Not today, pal. I struggled internally to just see him as another human being, equally deserving of some empathy. I thought, though, that ignoring him was better than snapping at him or getting angry. I’m still not sure that was the best mindset to have, though.

Just get here, bus, was all I could think.

Have you heard of the Dead Sea?

I just had a beautiful young woman holding and touching my hands, standing very close to me, speaking softly in an unidentified (to me) accent…

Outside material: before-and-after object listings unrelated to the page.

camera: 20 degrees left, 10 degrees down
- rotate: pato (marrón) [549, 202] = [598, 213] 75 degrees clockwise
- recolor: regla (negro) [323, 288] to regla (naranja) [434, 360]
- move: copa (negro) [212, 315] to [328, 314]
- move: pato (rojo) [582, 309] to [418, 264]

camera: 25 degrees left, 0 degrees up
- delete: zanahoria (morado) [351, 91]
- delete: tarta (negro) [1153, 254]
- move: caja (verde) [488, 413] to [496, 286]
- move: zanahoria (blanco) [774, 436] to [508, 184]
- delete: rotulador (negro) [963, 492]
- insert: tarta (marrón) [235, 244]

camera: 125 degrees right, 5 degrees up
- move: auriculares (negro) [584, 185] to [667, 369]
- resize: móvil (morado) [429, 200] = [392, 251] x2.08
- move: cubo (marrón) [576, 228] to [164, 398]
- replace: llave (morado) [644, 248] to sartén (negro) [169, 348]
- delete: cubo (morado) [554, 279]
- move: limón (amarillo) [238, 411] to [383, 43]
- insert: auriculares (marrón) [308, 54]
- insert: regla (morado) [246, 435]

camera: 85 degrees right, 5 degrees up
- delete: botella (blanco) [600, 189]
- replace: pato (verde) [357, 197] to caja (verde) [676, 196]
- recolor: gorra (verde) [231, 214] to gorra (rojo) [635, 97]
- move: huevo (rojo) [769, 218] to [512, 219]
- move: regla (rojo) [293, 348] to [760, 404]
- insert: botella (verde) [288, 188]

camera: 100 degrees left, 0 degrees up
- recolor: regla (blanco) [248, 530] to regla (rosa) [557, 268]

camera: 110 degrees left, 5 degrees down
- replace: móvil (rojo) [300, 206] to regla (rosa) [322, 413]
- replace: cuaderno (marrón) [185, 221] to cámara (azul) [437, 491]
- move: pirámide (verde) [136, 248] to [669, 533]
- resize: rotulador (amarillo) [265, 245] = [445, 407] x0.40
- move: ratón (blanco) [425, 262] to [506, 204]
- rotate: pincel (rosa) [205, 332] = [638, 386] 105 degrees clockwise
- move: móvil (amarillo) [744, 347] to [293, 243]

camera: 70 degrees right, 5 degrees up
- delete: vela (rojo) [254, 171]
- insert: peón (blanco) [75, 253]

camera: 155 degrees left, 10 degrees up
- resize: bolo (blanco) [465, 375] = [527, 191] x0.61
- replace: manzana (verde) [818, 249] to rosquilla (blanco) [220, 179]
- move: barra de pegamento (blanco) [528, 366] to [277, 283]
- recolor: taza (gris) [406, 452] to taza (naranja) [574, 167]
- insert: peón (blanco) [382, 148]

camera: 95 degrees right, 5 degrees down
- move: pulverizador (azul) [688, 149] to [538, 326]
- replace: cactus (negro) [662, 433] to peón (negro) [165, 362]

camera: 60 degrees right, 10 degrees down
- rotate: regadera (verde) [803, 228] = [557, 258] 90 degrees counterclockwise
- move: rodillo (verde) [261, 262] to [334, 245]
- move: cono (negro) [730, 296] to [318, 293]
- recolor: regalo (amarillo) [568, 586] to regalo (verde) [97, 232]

…as part of a sales pitch. She was selling some skin care products from a kiosk in the mall.

She talked about exfoliation, and dry skin, and showed me the difference between my right hand, which had been treated with her lotion, and my left hand, which had not.

I recognized the sales pitch, and felt a brief pang of guilt at wasting her time. Yet I allowed it to unfold just because I feel, still feel, skin-hunger, a desire for simple human touch.

Upon reflection I know that there is only a little difference from the sales transaction that I was a part of (but ultimately declined) and the transaction that takes place in a strip club. She did not choose me out of the crowd because I’m smart, or sexy, or successful, or for my talent of writing. She chose me to offer me a trade: my money for her little blue bottles from Israel, “near the Dead Sea,” she claimed.

I draw a link between that short social intercourse at the mall and my sojourns into Devil’s Point and sharing time with Stormy… and, too, I see a parallel with the spam that fills my inbox, whose subject lines speak of visceral desires and physical needs in the hope of making a sale.

And it saddens me.

It saddens me not simply because I’m subject to the come-on, the come-hither, the c’mere. It saddens me because I seek it out. I don’t simply tolerate it – I’ve convinced myself that it’s my only recourse.

I want to be magnetic. I want to be attractive. I want to be needed.

I am, however, only pliable. I am merely gullible. I find myself needy.